With power and pitching, San Francisco aims high again
SAN FRANCISCO -- Eight games into the 2014 season and the San Francisco Giants, as early leaders sitting atop the National League West, look like they're going to be one of those teams, the ones you can't quite figure out until, before you know it, they're in the World Series and you're left wondering how in the world that happened? And even then, you have no good answer, because the Giants managed to play all season long above and beyond reasonable expectation.

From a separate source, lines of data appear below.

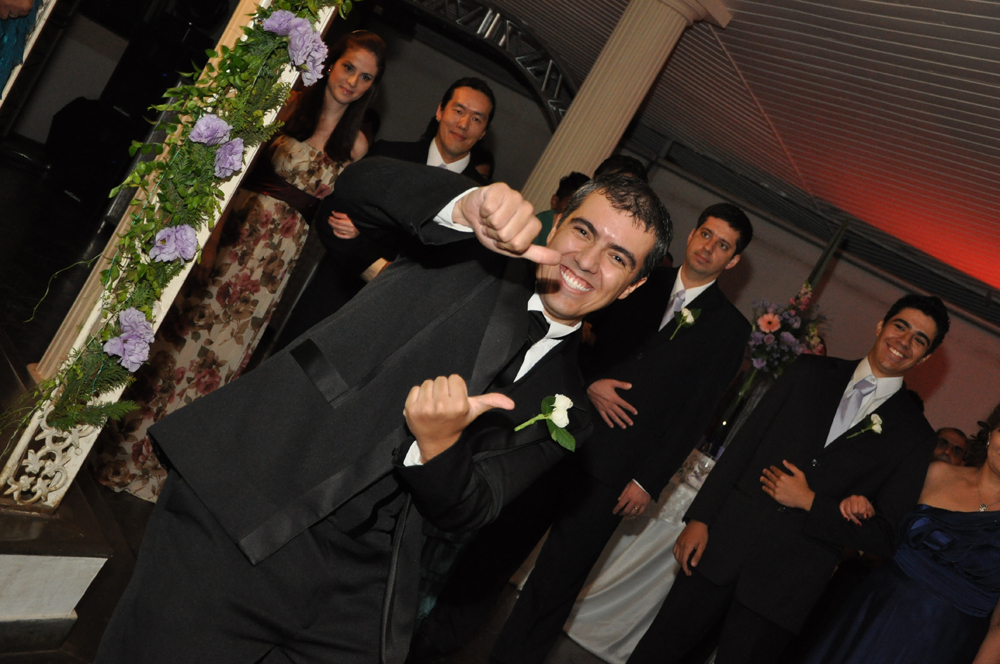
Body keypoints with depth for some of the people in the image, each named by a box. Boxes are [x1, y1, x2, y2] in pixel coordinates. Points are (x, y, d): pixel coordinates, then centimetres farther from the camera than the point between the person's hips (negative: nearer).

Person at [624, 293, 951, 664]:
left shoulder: (914, 436, 1)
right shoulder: (810, 373, 7)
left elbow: (885, 537, -1)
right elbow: (742, 447, 4)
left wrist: (809, 502, -11)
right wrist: (699, 518, -2)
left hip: (785, 586, -2)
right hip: (721, 547, 2)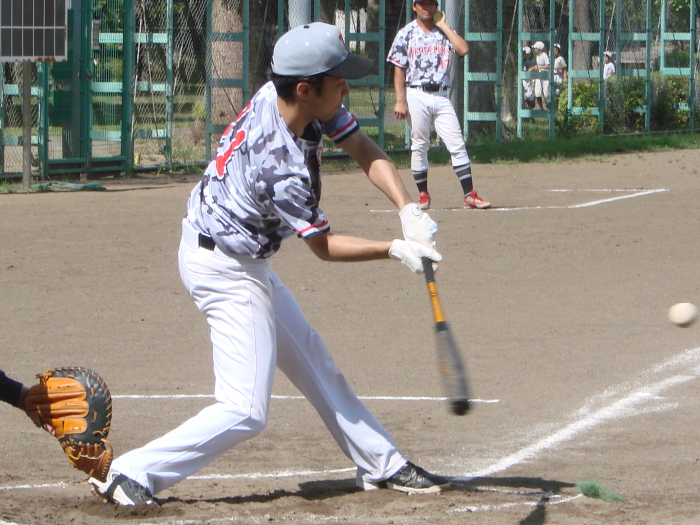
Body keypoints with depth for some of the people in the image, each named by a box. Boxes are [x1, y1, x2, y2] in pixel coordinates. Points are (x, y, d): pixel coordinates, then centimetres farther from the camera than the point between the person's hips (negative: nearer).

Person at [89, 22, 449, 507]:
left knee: (312, 360, 19)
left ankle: (383, 466, 30)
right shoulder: (284, 167, -32)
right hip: (226, 271, -10)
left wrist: (409, 210, -18)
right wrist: (395, 250, -16)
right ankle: (132, 474, -8)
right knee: (246, 411, -11)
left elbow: (366, 151, -5)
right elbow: (323, 245, -17)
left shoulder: (278, 97, -9)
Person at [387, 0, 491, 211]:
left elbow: (463, 49, -8)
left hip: (441, 96, 2)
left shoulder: (444, 32, 10)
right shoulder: (406, 34, 4)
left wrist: (443, 25, -2)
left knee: (457, 144, -4)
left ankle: (469, 195, -4)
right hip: (416, 96, -2)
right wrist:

OK, let's slow down. Even starting the season with a healthy 6-2 record, declaring the Giants some kind of NL West juggernaut-in-waiting -- that honorific still seems destined for their deep-pocketed neighbors six hours to the south -- certainly feels premature. But if the Giants can keep scoring runs as easily as they have been -- 47 runs in eight games, as well as a league-leading 12 homers -- and keep pitching with the prowess that's brought home two World Series titles the last four seasons, then you get the sense that anything can happen by the Bay this season.
Playing in front of 42,166 sun-drenched fans who sweltered in near-80-degree heat for much of the balmy San Francisco afternoon, the Giants pitched and pounded their way to a 7-3 win over the Arizona Diamondbacks in their home opener on Tuesday. Tim Hudson kept the Diamondbacks off-kilter all day with a biting 90-mph sinker and a mix of his cutter, splitter and four-seam fastball that allowed him to cruise through eight innings on 101 pitches and keep the visitors to only two runs.

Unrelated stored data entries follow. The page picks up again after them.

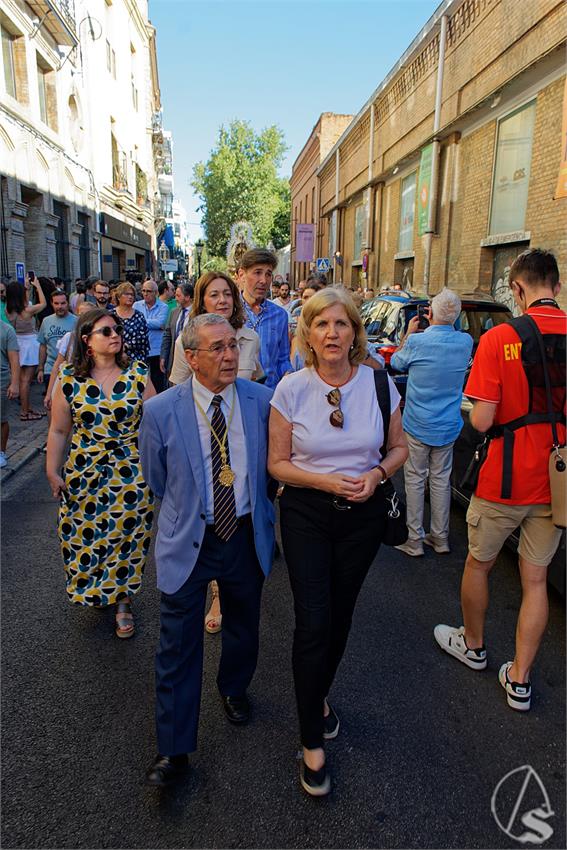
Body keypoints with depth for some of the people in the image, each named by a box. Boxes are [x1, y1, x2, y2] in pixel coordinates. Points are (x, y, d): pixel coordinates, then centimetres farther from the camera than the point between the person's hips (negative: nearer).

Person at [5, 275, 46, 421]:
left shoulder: (8, 310, -1)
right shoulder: (27, 311, -18)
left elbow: (23, 304, 20)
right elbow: (43, 303, -1)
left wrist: (26, 287, 23)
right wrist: (37, 286, 8)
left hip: (17, 343, 7)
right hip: (29, 344, -7)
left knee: (22, 379, 15)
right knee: (26, 380, -1)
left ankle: (26, 408, 25)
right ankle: (24, 412, 5)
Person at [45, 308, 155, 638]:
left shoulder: (138, 373, -4)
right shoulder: (70, 379, -4)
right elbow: (59, 431, 3)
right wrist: (53, 472, 2)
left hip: (132, 473, 0)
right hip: (85, 475, 1)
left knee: (127, 537, 7)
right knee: (85, 537, 11)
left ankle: (123, 601, 28)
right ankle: (93, 591, 39)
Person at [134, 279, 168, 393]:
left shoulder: (163, 307, 1)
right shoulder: (137, 305, 8)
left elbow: (160, 322, -16)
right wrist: (153, 324, -13)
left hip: (156, 351, -2)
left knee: (158, 382, 5)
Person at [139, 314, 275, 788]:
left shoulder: (262, 401, -11)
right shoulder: (161, 411, -14)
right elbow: (156, 480, 2)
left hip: (246, 536, 2)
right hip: (187, 543, -2)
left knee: (244, 628, 22)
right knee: (178, 647, 7)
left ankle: (234, 689, 54)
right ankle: (174, 749, 28)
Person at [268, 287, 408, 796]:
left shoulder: (379, 383, -6)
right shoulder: (291, 389, -10)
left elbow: (399, 447, 5)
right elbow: (277, 463, -5)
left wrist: (377, 474, -15)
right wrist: (326, 481, -20)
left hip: (364, 514, 2)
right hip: (306, 512, -2)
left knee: (340, 616, 17)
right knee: (313, 622, -5)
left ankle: (319, 694, 47)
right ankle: (313, 741, 17)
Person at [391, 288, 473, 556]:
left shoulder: (416, 341, -18)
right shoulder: (466, 341, -5)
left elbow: (396, 363, 3)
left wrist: (409, 333, 12)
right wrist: (438, 326, 12)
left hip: (417, 425, -4)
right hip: (448, 426, 4)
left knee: (415, 480, 7)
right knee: (441, 479, 14)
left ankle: (414, 540, 14)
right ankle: (440, 537, 25)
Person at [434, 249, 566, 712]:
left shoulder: (499, 338, -16)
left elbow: (481, 421, -18)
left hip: (504, 480, -4)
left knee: (478, 564, 19)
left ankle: (472, 645, 40)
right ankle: (519, 680, 25)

Brandon Belt's league-leading fifth home run got the Giants on the board just two batters into the game, and they never looked back. In the third, Buster Posey's soft smack of an RBI single to right off Trevor Cahill was followed by Michael Morse's two-run single, which essentially put the game away.

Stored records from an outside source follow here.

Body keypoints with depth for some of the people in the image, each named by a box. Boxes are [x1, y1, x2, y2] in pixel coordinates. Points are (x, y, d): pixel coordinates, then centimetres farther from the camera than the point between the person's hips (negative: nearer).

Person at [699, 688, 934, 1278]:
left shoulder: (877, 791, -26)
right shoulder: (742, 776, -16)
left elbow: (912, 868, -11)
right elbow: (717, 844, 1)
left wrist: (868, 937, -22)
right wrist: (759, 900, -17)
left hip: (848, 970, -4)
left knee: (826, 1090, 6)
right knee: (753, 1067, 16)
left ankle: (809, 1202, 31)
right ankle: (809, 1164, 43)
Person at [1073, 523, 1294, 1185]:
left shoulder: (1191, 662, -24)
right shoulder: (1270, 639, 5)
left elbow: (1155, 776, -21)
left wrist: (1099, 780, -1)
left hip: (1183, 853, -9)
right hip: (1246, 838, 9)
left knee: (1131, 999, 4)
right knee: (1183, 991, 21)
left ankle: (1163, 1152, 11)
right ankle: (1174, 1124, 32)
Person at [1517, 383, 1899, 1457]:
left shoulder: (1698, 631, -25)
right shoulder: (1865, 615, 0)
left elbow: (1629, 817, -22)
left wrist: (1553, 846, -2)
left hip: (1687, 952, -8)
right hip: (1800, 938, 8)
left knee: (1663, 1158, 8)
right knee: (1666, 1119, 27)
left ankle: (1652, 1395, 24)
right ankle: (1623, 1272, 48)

When San Francisco manager Bruce Bochy spoke after the game of Morse's contribution and overall power potential for this year, specifically in how nice it was to have "a left-fielder who can hit the ball out of the ballpark," it was difficult not to immediately make the most Giants of all comparisons. Since Barry Bonds' final year with the Giants in 2007, the team has started someone new in that position on Opening Day every year since.
The hope, for now, around China Basin is that Morse will make a natural power-packed bookend to right field with Hunter Pence, who's still only batting at a .125 clip this season, a rare weak link as the Giants' lineup currently stands (and likely a temporary hiccup at that).
Perhaps the most promising development for the Giants is that few outside of their home environs truly expects greatness from there. But that's how it was in 2010 when they stunned the Texas Rangers for one championship and that's how it was in 2012 when they swept the Detroit Tigers for another.
This year is supposed to be about the cash-heavy Dodgers, the overdue Nationals and the maddeningly consistent Cardinals. But if the Giants keep their current bearing, they could end up shocking a few opponents along the way to yet another flag-raising by the Bay.
It's still absurdly early for such high-minded talk, but they never stop believing around these parts.